------ Supplied material

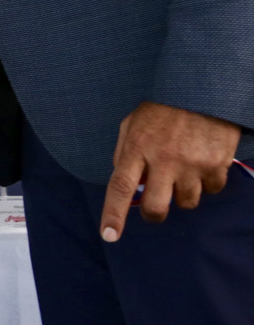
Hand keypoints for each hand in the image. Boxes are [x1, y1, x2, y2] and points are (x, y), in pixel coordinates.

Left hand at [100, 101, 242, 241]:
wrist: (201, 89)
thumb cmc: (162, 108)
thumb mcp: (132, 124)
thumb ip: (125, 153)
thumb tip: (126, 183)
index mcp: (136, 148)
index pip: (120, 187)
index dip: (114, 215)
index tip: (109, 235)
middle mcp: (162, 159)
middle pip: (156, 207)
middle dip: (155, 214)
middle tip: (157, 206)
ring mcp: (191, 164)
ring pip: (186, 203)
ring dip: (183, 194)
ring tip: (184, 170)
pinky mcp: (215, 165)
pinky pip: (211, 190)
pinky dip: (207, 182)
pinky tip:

------------
------ Supplied material

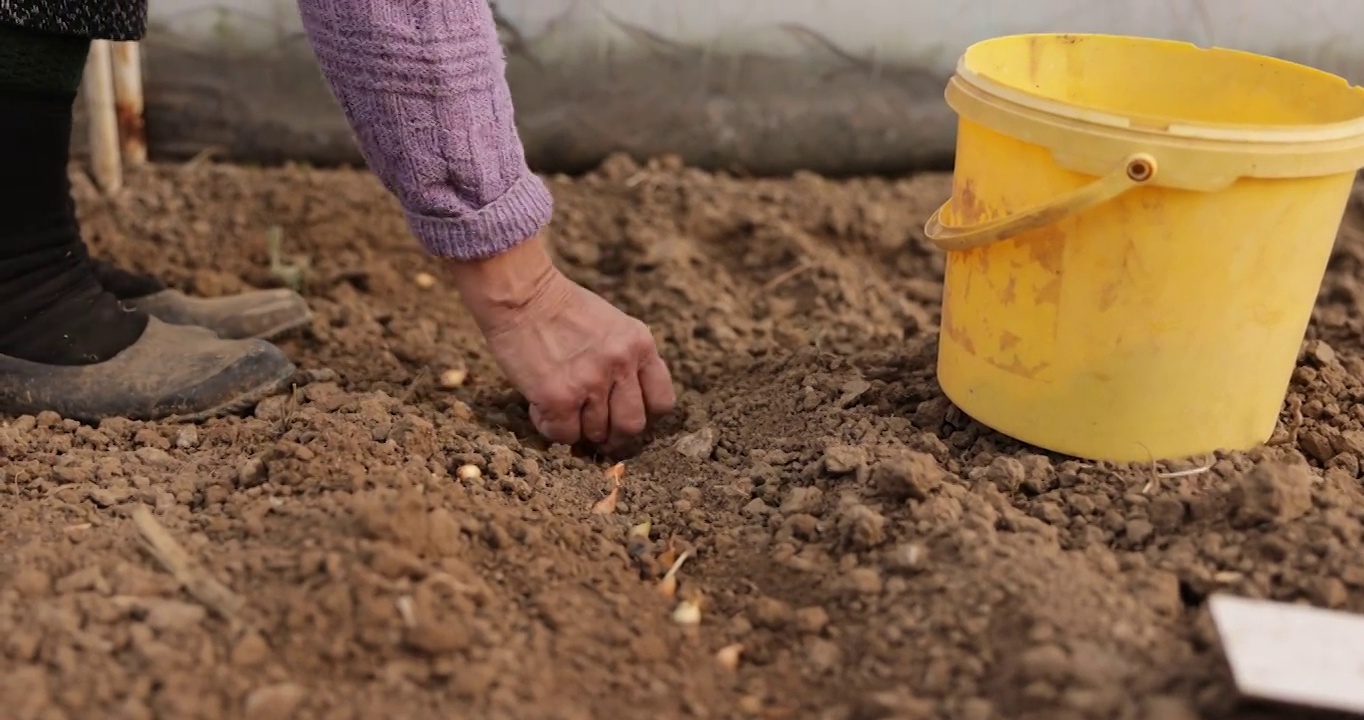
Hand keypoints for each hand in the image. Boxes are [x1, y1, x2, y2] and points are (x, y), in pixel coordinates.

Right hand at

------------

The task:
Copy out every line of the data where the word "thumb" occurs.

Your response:
thumb cmc: (162, 108)
thumb mcp: (132, 124)
thumb ip: (125, 153)
thumb tip: (126, 183)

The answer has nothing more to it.